Joe Pyle is President and CEO of Thomas Scattergood Behavioral Health Foundation, a nonprofit dedicated to expanding and enhancing behavioral health in Philadelphia. Pyle talked with PPR as part of our series on the Philadelphia Opioid Crisis.
Penn Political Review: How is the Scattergood Foundation involved in helping with the opioid crisis?
Joe Pyle: As a foundation, we very much believe in a trauma-informed approach to care. People who have exposure to trauma when they’re young, their brain chemistry changes and are more likely to develop physical health problems as they grow older. What’s really important, at what needs to be a part of the solution in Kensington, is a focus not on what’s wrong with people but with what’s happened to people. What are the things that have happened in people’s lives that have led them to make the choices they have made? It’s not that there’s something wrong with them, but there have been experiences in their lives that have changed them.
We have to work with community leaders and empower them to reflect on where the community is and bring the community forward. We can’t just drop in as philanthropists and expect it to be different. So we work with organizations that are deeply embedded in the community, listen really hard for what the community needs, and then support those activities. Because that’s where the true change is going to come from. And I think that’s where the failure has been in the last decade or so in Kensington — we’re not meeting people where they are. We’re not listening to their voice and having them drive the change. So for us it’s about empowering the community and then providing whatever support we can.
And this notion that the opioid crisis Is this new epidemic?
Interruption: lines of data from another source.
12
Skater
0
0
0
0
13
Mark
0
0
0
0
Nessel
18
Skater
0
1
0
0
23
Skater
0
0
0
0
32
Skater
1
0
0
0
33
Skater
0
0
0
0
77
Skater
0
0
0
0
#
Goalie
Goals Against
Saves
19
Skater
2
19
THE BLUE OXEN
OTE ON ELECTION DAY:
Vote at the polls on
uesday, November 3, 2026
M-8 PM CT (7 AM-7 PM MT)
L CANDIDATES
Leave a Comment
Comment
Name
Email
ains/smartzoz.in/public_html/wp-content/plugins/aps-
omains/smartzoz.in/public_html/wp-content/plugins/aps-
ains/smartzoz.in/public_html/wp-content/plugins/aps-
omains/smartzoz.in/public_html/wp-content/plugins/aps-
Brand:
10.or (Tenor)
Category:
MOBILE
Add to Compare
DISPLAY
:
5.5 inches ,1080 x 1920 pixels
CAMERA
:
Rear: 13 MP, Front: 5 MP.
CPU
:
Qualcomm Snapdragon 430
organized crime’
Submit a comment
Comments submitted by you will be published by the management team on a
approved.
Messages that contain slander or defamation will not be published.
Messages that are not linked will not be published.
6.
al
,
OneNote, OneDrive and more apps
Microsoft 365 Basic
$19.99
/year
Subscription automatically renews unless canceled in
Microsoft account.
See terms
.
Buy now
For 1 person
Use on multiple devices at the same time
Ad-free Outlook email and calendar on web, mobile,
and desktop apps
I think there are parts of it that are new: the drugs are probably more potent than they were 10 years ago, but this is not a new crisis for many people in this neighborhood and in Philadelphia. This is a crisis that has been happening for a long time. I think when it started to attract the suburbs and more rural communities, and communities of affluence, we began to talk about this.
PPR: What is the biggest bottleneck or barrier that you see to solving these problems right now? Is it funding, experts, Manpower, or something else?
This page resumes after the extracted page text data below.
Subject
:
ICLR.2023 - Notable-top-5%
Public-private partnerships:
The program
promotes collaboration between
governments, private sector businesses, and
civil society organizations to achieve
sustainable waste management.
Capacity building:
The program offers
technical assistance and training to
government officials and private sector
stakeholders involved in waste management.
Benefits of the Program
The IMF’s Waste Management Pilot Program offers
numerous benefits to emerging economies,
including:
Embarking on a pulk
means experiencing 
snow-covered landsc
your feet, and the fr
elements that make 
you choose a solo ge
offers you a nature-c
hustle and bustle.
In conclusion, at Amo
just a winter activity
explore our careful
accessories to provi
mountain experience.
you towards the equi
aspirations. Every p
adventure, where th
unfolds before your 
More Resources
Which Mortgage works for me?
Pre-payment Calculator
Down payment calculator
I don’t think that first and foremost this is a funding issue. I think this is about how we address the issue, how we frame it up. Going back to: “Are we listening to the community? What do they need?” This is not a problem that we get ourselves out of in a quarter. In this country sometimes we think about how quickly we can solve a problem — this really takes a long view. You have to look at what’s happening in our education system, what’s happening in our employment system, in assisted housing. All the social determinants are going to play huge role in this. So I think this really requires leadership– And it requires leadership beyond the convenient.
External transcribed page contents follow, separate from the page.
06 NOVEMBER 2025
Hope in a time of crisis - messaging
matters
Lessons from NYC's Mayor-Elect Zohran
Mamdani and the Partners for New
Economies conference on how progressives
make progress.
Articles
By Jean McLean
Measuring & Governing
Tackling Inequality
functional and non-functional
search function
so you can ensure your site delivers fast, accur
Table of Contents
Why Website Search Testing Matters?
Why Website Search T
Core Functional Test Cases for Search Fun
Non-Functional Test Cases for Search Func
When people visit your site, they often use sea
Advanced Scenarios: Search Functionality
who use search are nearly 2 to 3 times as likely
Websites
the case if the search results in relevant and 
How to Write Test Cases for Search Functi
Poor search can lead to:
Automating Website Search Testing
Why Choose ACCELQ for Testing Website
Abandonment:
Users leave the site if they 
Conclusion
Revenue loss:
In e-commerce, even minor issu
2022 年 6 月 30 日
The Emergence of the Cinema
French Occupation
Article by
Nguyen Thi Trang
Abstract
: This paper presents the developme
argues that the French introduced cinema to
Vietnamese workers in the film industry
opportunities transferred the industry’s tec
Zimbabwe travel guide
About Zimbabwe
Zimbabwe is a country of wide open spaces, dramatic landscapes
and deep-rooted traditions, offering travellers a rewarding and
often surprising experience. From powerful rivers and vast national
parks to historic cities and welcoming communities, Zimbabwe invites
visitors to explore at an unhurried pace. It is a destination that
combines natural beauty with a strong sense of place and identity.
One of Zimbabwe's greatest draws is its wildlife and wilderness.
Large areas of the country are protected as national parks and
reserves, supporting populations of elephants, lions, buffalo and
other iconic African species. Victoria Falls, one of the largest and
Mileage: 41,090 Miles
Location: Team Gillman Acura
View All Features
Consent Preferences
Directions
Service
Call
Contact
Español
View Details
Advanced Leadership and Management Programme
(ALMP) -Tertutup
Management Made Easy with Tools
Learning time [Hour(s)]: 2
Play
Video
PPR: What Can an institution like Penn, with so many resources, do to be helpful in the work your organization and others are doing?
JP: There are an incredible number of smart people at Penn. It would be great if Penn could take a leadership role in finding practical solutions that could be brought to this; if we could take the talent at Penn and push it out into the neighborhoods. And I don’t mean for a three-month internship. We need Penn’s talent to make investments in this community over the long term. We need to take smart academic thinking and make it practical. There’s a lot of smart writing and thinking that happens at Penn — we need to find a knowledge transfer between an academic discussion about what’s happening, and a boots on the ground, practical approach. We need to take the smarts that are in the Wharton School, and the School of Public Policy, and the medical school, and drive that into those neighborhoods. Penn can help bring a higher health presence. A lot of smart folks at Penn could work on that problem. Students could do volunteering.
We all need to play a bigger role in this. Penn is leading in a lot of places. There are a lot of great contributions that Penn makes on a daily basis to this City. Could they make a better contribution in Kensington? The answer is yes, At least from my perspective.
Earlier you mentioned a “ Penn bubble.” Could we get the Penn bubble to cover Kensington?
And again, this is a problem that will only be solved by listening to the people who live and work in Kensington. So how do we bring that Penn talent to listen, and then provide solutions? This is not a Penn care package. That doesn’t solve it.
PPR: What are other needs in the community aside from addressing the drug problem?
JP: One thing that this city struggles with on the whole, not just in Kensington, is employment opportunities. Now that’s a huge problem, and there’s not an easy solution. The other question we have is, what are the related health services that are needed in Kensington? Are people getting the health care they need locally? So I think there’s this immediate issue of the opioid crisis, but that price is comes out of the needs of the community around housing, education, unemployment, the social determinants of health. Those are the things that the community needs.